DOCUMENT EXCERPT: Begin

Second Company Accuses Asbestos Lawyers Of Racketeering
Topics: Ban Lobby, Fraud, Legal
A second company has accused plaintiff lawyers of using fraudulent tactics to win asbestos lawsuits, citing evidence uncovered after a federal judge opened records obtained in the bankruptcy of Garlock Sealing Technologies.
John Crane Inc., which like Garlock made industrial gaskets containing asbestos fibers, has asked a judge to allow it to join Garlock’s racketeering case against the Simon Greenstone law firm in Dallas and the Shein Law Center in Philadelphia.
Crane’s suit mirrors the racketeering lawsuit Garlock filed against both firms in 2014, accusing lawyers of hiding evidence their clients had been exposed to amphibole asbestos fibers common in the insulation used to wrap pipes and boilers, in order to win bigger verdicts and big settlements against the gasket makers. Once they completed those cases, records show lawyers often filed claims with trusts set up by bankrupt companies in which their clients stated, under penalty of perjury, that they had in fact been exposed to insulation and other products.
None of this would have come to light if a bankruptcy judge in North Carolina hadn’t agreed to Garlock’s request for records from bankruptcy trusts of other companies to show it was being asked to pay too much to asbestos claimants in its case. That judge, after criticizing what he called a process “infected by the manipulation of exposure evidence,” slashed Garlock’s liability from $1.4 billion to $125 million.
Plaintiff lawyers protest that Garlock, and now Crane, are manipulating the facts themselves to paint as fraudulent perfectly legal tactics designed to produce the most compensation for clients who are dying of mesothelioma, a cancer of the pleural lining that can be caused by long-term exposure to asbestos fibers. It makes sense to delay bankruptcy filings, which require a lower standard of proof than a full-blown, adversarial jury trial, until those trials are completed, they say. And they have no obligation to help defendant companies make the case against their own liability, those lawyers say.
“Accusing the attorneys at Simon Greenstone of engaging in wrongdoing is a cynical effort by John Crane to drive Simon Greenstone out of the courtroom and convince other trial lawyers to pull their punches,” said the firm, which claims it has won $100 million in jury verdicts against Crane, and has its own countersuit pending against Garlock for allegedly failing to disclose the dangers of asbestos.
“John Crane’s allegation that dying mesothelioma claimants, most of whom were Navy veterans, lied under oath, is false and offensive, and is the ultimate insult upon injury to the many people juries have found John Crane fatally poisoned,” Simon Greenstone said in a prepared statement.

DOCUMENT EXCERPT: End
ENTRIES PROVIDED: Begin

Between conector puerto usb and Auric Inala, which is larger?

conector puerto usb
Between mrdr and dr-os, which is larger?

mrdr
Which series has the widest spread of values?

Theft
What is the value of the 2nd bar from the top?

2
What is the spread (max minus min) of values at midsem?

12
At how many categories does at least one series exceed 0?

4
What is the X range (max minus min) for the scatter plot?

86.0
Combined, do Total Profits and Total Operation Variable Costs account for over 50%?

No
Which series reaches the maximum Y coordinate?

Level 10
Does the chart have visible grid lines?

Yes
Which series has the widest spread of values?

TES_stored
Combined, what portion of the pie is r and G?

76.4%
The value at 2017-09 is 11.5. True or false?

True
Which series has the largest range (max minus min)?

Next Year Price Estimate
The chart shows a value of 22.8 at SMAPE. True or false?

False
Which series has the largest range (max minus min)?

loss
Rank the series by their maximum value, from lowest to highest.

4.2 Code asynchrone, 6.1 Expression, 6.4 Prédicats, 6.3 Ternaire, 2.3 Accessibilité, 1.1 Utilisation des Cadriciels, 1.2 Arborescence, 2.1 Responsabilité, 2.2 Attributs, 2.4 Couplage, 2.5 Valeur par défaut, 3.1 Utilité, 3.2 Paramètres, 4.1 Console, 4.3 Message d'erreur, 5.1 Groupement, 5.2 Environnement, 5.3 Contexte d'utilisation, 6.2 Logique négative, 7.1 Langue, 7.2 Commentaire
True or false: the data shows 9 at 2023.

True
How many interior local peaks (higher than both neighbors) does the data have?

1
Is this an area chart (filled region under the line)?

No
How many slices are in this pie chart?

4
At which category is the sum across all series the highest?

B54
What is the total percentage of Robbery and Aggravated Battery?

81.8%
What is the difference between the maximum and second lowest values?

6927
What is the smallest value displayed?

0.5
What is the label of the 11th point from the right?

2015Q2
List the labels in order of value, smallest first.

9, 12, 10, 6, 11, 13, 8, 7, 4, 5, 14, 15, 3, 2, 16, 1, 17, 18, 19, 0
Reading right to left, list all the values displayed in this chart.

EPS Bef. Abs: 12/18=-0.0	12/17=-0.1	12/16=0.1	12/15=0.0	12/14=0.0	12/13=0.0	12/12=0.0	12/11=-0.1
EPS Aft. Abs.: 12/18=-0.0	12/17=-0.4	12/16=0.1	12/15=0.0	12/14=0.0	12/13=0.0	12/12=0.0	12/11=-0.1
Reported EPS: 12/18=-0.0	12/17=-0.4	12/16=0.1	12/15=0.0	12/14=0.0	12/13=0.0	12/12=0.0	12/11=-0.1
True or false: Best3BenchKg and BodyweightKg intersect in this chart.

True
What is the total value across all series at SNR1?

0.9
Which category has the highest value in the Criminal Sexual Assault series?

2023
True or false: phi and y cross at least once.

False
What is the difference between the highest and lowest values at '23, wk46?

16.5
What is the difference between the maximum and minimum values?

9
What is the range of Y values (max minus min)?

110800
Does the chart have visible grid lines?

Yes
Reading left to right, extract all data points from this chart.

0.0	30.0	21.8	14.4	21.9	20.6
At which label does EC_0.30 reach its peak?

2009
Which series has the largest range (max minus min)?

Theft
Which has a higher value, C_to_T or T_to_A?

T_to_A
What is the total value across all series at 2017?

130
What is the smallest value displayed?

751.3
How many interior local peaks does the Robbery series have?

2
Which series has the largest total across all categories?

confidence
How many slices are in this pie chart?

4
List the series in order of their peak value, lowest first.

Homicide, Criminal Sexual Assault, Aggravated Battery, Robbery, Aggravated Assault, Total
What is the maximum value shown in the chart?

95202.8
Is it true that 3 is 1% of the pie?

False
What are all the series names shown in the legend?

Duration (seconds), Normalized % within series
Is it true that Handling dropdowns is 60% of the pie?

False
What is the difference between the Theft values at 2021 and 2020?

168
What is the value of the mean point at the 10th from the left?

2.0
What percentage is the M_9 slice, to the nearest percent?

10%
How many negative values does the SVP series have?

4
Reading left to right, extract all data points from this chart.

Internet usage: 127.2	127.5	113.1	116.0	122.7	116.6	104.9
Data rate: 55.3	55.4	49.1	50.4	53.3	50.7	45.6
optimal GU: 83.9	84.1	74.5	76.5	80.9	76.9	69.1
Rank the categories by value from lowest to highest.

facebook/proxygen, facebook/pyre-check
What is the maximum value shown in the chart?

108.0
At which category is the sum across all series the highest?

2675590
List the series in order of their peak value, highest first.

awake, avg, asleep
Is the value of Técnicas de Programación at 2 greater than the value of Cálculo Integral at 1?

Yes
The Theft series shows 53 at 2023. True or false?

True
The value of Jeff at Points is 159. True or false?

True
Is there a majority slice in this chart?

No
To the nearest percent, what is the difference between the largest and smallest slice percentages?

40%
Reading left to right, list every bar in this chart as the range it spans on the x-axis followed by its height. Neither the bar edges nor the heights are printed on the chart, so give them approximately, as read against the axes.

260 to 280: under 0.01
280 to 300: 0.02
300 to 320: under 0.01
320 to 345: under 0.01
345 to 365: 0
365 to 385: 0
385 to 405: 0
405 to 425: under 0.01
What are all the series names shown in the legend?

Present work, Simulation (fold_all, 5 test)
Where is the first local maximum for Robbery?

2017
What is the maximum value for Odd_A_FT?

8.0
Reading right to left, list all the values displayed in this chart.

ENTRIES PROVIDED: End

| REQUIREMENT 1 |
From the article on asbestos racketeering claims, copy the stretch from "None of this" through "to $125 million.".
| REQUIREMENT 2 |
In the article on asbestos racketeering claims, what did the bankruptcy judge in North Carolina cut Garlock's liability to?

| TASK RESPONSE 1 |
None of this would have come to light if a bankruptcy judge in North Carolina hadn’t agreed to Garlock’s request for records from bankruptcy trusts of other companies to show it was being asked to pay too much to asbestos claimants in its case. That judge, after criticizing what he called a process “infected by the manipulation of exposure evidence,” slashed Garlock’s liability from $1.4 billion to $125 million.

| TASK RESPONSE 2 |
$125 million